8/21/2010

The Singularity - Terence McKenna



Terence Kemp McKenna (November 16, 1946 -- April 3, 2000) was an American author, public speaker, metaphysician, psychonaut, philosopher, ethnobotanist, art historian, and self-described anarchist, anti-materialist, environmentalist, feminist, Platonist and skeptic. During his lifetime he was noted for his knowledge of psychedelics, metaphysics, plant-based entheogens, shamanism, mysticism, Hermeticism, Neoplatonism, biology, geology, physics, phenomenology, and his concept of novelty theory.

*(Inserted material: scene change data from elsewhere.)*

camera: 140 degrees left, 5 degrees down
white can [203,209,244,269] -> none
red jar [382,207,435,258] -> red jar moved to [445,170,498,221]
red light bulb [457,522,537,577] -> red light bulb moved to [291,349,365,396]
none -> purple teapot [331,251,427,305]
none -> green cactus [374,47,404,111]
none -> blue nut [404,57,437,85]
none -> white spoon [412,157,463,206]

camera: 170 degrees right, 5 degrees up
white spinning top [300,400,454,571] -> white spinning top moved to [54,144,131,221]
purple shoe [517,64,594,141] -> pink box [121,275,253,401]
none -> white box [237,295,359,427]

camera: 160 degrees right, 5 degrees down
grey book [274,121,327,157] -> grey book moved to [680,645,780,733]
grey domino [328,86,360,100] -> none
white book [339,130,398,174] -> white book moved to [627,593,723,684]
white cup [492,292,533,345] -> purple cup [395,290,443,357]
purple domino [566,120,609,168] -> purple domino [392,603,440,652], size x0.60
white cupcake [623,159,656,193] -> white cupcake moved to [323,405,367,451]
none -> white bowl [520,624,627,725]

One of McKenna's ideas is known as novelty theory. It predicts the ebb and flow of novelty in the universe as an inherent quality of time. McKenna developed the theory in the mid-1970s after his experiences in the Amazon at La Chorrera led him to closely study the King Wen sequence of the I-Ching. Novelty theory involves ontology, extropy, and eschatology.
The theory proposes that the universe is an engine designed for the production and conservation of novelty. Novelty, in this context, can be thought of as newness, or extropy (a term coined by Max More meaning the opposite of entropy). According to McKenna, when novelty is graphed over time, a fractal waveform known as "timewave zero" or simply the "timewave" results. The graph shows at what time periods, but never at what locations, novelty increases or decreases and is supposed to represent a model of history's most important events.
Software for viewing Time Wave Zero was written by R.J. Pease, but was replaced by a Fortran version which appears in The Invisible Landscape.

The algorithm has also been extrapolated to be a model for future events. McKenna admitted to the expectation of a "singularity of novelty", and that he and his colleagues projected into the future to find when this singularity (runaway "newness" or extropy) could occur. Millenarians give more credence to Novelty theory as a way to predict the future (especially regarding 2012) than McKenna himself. The graph of extropy had many enormous fluctuations over the last 25,000 years, but it hits an asymptote in the middle of November, 2012. After his discovery of other doomsday theories that would take place on exactly December 21, 2012, he simply bumped up the date of "doomsday".[21] This statement is contested, however, by McKenna's own mouth when during a lecture he said,

" An astonishing thing about the date I arrived at, by this method is that it's the same date that the Mayan civilization appointed for the end of its calendar. In all eternity ... You know, you may choose not to believe that I didn't know this when I made this prediction. But I didn't, know it! I didn't. Yet I chose not the month, not the same year - the same day, month and year.[22] "
In other words, entropy (or habituation) no longer exists after that date. It is impossible to define that state. This is also the date on which the Mayan long calendar ends one cycle through the zodiac signs, then it begins a new 26,000 year cycle through the next era, or the Age of Peace. The technological singularity concept parallels this, only at a date roughly three decades later.

Author Steve Wilson has stated that his reluctance to accept this technological endpoint was shattered when reading of the Adam robot experiment's success. Since endpoint theory needs the creation of machines that can design and program other machines for the final stages to be possible, this experiment is a major step towards practical artificial intelligence.